[The problem] Repeat exactly, and only, the lines below starting at the line that contains "39: (833, 380)" and ending at the line that contains "42: (1206, 143)", inclusive of both.

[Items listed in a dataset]
──────────

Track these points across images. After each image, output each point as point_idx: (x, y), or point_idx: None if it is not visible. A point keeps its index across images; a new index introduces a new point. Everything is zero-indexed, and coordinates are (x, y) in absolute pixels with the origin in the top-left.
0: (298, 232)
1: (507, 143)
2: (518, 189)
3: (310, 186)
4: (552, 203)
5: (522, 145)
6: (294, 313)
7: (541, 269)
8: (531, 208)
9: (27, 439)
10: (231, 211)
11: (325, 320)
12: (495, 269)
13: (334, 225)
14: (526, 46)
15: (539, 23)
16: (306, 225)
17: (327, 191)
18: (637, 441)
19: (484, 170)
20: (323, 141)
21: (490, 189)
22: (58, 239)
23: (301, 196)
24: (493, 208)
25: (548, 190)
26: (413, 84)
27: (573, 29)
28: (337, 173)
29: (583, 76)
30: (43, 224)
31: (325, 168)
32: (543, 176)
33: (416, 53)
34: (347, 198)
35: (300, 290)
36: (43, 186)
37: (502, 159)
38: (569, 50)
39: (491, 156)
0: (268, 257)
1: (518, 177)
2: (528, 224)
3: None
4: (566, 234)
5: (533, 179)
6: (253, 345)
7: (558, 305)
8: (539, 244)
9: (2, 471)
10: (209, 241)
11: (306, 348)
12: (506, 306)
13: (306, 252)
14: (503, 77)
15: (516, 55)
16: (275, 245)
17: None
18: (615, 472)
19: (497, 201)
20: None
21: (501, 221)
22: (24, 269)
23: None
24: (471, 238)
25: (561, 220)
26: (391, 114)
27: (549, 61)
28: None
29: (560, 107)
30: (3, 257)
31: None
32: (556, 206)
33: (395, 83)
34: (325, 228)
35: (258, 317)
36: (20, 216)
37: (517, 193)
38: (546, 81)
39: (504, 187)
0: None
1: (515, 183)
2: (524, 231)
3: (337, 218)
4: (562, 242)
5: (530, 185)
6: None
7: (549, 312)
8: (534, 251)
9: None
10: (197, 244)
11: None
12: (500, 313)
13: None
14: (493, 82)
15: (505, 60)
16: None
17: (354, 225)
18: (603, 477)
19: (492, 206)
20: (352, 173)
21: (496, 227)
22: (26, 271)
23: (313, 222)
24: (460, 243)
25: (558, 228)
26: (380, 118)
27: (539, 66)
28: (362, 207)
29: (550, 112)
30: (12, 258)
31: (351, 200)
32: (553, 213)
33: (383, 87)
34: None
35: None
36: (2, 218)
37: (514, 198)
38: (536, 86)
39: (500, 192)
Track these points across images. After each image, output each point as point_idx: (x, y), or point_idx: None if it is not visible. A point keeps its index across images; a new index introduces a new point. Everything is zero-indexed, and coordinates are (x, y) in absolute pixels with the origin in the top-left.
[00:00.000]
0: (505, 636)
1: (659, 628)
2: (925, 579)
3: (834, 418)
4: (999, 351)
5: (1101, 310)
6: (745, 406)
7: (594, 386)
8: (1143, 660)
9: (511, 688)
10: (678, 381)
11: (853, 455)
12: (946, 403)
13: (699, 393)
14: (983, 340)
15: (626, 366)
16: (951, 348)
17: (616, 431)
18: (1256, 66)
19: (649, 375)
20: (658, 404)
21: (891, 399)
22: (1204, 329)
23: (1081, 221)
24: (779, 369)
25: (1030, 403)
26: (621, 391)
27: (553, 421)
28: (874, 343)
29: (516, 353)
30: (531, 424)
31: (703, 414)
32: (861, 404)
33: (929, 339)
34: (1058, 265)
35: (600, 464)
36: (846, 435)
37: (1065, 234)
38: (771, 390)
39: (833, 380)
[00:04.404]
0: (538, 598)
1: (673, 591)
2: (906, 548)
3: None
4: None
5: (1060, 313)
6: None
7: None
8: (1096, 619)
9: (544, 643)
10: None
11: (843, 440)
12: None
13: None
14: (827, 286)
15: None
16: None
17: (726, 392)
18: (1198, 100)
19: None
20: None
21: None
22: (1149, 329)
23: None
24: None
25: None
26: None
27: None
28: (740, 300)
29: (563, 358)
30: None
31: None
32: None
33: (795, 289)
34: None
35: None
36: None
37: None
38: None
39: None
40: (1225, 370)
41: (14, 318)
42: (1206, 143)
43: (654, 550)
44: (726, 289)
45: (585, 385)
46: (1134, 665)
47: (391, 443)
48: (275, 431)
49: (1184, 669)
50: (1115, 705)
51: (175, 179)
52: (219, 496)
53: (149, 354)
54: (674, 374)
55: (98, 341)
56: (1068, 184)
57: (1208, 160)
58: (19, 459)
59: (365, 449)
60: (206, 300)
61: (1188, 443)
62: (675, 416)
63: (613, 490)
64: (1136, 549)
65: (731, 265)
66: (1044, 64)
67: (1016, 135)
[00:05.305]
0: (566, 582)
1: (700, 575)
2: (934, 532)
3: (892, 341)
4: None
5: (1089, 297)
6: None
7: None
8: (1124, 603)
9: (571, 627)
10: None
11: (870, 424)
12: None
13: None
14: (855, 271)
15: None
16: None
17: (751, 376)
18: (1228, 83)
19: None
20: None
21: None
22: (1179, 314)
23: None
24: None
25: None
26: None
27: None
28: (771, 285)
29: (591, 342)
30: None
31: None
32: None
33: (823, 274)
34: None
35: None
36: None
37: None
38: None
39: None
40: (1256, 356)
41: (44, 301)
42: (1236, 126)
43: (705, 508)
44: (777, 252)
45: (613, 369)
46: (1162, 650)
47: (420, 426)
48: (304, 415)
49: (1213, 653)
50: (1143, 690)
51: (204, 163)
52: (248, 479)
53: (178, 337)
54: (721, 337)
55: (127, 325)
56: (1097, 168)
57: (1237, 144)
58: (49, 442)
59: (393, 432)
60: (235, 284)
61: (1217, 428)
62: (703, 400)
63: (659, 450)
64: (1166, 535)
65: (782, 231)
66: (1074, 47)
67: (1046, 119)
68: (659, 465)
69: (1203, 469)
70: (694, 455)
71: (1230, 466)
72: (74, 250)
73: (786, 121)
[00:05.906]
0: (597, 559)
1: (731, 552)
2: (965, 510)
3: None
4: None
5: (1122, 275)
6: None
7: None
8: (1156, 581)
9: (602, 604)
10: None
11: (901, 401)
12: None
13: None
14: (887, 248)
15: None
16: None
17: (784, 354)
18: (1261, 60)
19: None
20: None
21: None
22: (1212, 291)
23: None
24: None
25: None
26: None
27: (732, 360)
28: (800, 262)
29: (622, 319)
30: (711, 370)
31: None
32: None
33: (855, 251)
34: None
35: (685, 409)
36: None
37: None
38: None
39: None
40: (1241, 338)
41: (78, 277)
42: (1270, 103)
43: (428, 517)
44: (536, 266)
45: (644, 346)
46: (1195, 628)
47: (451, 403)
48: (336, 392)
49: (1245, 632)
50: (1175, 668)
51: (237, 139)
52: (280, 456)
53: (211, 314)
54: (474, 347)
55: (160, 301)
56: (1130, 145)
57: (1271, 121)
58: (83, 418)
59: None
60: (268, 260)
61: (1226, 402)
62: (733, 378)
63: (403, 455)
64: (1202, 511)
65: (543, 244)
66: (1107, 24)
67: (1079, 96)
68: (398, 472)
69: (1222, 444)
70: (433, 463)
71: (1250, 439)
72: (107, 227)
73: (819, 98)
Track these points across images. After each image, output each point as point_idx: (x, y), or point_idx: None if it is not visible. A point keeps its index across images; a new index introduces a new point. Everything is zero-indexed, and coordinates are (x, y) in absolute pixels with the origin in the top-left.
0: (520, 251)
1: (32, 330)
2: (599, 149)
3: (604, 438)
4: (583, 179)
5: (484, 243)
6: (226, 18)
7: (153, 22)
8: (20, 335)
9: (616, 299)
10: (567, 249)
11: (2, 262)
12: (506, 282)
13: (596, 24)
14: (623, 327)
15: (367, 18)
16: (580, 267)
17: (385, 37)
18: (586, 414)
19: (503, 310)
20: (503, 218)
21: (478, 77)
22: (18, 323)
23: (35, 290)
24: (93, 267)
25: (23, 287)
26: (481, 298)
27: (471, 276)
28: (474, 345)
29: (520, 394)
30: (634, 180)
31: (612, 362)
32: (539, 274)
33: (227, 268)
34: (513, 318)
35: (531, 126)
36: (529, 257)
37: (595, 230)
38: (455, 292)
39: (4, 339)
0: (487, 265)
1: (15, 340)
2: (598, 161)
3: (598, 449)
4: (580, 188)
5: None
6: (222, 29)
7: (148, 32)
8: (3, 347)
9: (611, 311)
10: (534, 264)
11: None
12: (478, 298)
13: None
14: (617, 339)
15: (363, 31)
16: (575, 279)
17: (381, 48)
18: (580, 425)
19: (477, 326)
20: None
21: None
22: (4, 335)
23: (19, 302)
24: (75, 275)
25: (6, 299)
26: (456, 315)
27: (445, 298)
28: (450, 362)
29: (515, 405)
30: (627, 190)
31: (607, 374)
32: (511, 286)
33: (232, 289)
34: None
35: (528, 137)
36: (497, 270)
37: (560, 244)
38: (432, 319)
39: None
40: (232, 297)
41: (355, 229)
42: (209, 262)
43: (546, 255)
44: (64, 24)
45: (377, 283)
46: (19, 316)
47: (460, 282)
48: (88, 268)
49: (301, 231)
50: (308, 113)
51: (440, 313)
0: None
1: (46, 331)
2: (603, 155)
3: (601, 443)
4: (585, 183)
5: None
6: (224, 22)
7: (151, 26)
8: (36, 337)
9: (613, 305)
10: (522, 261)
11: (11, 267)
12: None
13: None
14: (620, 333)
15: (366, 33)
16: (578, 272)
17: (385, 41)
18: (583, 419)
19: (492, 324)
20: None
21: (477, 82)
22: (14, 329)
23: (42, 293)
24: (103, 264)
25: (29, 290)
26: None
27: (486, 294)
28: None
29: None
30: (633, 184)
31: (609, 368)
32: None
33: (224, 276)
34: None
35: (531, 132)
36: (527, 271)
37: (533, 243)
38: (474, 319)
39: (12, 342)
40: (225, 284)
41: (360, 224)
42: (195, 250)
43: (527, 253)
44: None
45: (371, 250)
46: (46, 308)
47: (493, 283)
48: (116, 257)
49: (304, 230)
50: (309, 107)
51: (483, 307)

──────────

[Worked solution]
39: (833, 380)
[00:04.404]
0: (538, 598)
1: (673, 591)
2: (906, 548)
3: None
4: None
5: (1060, 313)
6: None
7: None
8: (1096, 619)
9: (544, 643)
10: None
11: (843, 440)
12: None
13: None
14: (827, 286)
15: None
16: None
17: (726, 392)
18: (1198, 100)
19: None
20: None
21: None
22: (1149, 329)
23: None
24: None
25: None
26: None
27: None
28: (740, 300)
29: (563, 358)
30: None
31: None
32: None
33: (795, 289)
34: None
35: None
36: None
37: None
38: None
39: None
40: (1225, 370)
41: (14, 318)
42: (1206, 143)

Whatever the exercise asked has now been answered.